Source: Lutz & Bornmann, 2014

In the second half of the 20th century, the number of papers published annually was doubling about every nine years, with the end of the war being a clear inflection point.

A century ago there was very little incentive for a scientist to lie to a journal. There was no point because there wasn’t much money in it. Academic positions were rare, the communities were small, and there were few enough interesting claims being published that they’d attract attention and be discovered if they weren’t true. But in 2021 it’s all very different. Annual production of new scientists by academia alone is vast:

The benefit of using the PhD as the yardstick for number of scientists is that it has a more standard definition across countries than measures such as the number of professional researchers and engineers.

The effect Chinese policies have had on science can be clearly seen in this graph, but even before China more than doubled its PhD production the trend was strongly upwards.

Underlying this system is an implicit assumption that the number of discoveries waiting to be made within a given time window is unlimited. Giving scientists money is seen as an uncontroversial vote winning position, so nobody in government stops to ask whether there are actually enough answerable scientific questions available to absorb the increased research budgets. If there aren’t then people become tempted to either make up answers, as in much of the COVID ‘science’ that is written about on this site, or make up questions, hence the proliferation of un-rigorous fields like the study of “white tears“.

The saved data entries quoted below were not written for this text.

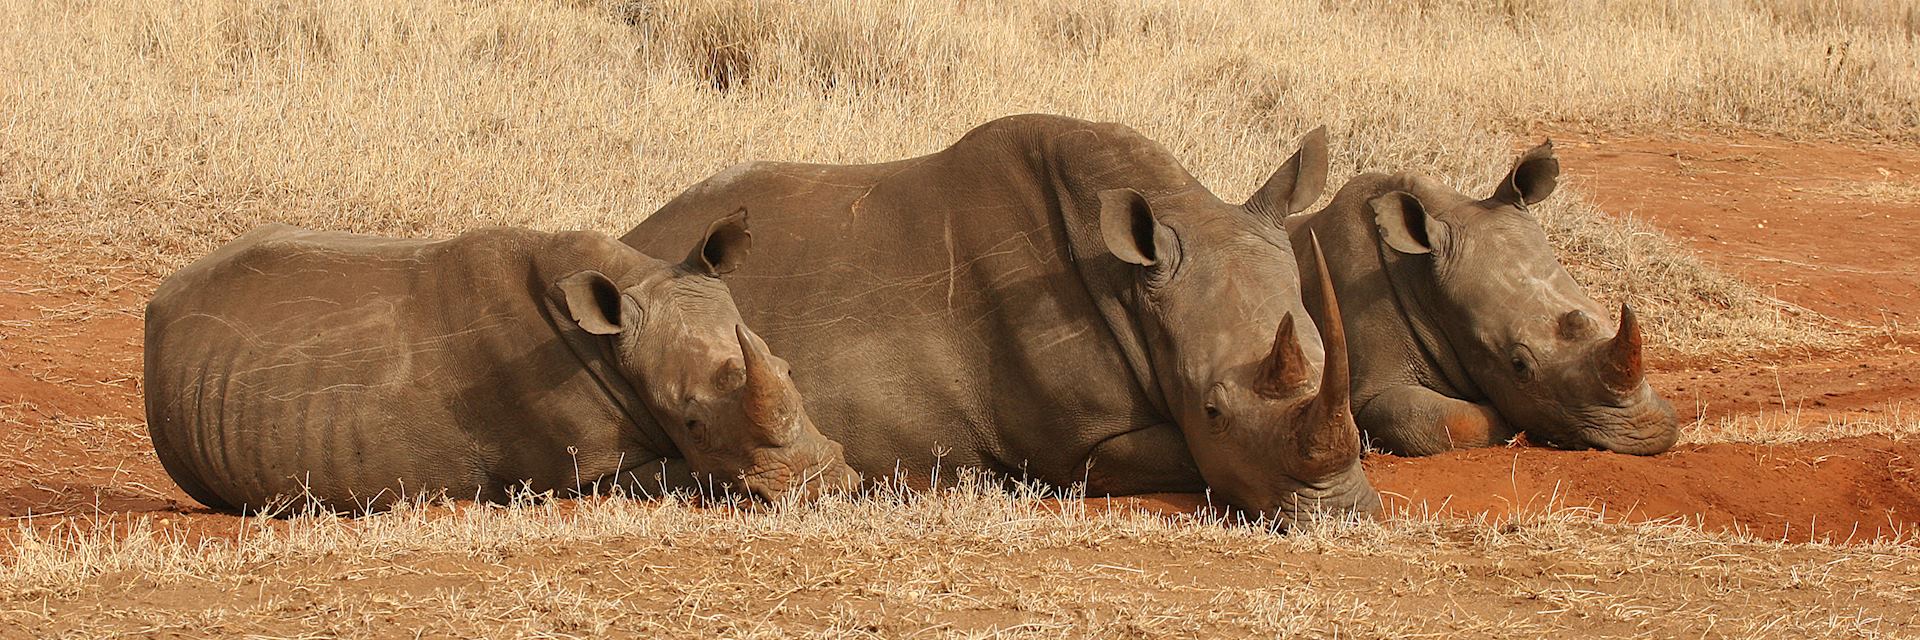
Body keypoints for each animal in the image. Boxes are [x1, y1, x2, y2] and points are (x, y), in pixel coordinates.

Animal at [1290, 142, 1681, 455]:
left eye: (1603, 312)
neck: (1422, 277)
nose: (1646, 434)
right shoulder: (1369, 390)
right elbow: (1441, 418)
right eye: (1518, 365)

Did Barney Calman get wind of this story by reading this site? It’d be nice to think so. If you’re out there Barney, why not drop us a line and say hello? There are plenty more investigations like that one in the archives of the Daily Sceptic, such as “Fake Science: the misinformation pandemic in scientific journals” and “436 randomly generated papers published by Springer Nature“, which examine the use of AIs to generate fake scientific papers, or “The bots that are not“, which shows that virtually all academic research into the existence of bots on Twitter is wrong. It’s of vital importance that our society becomes more aware of the flaws in the research system, as it’s the only way to break the cycle of governments and media taking so-called scientific claims for granted.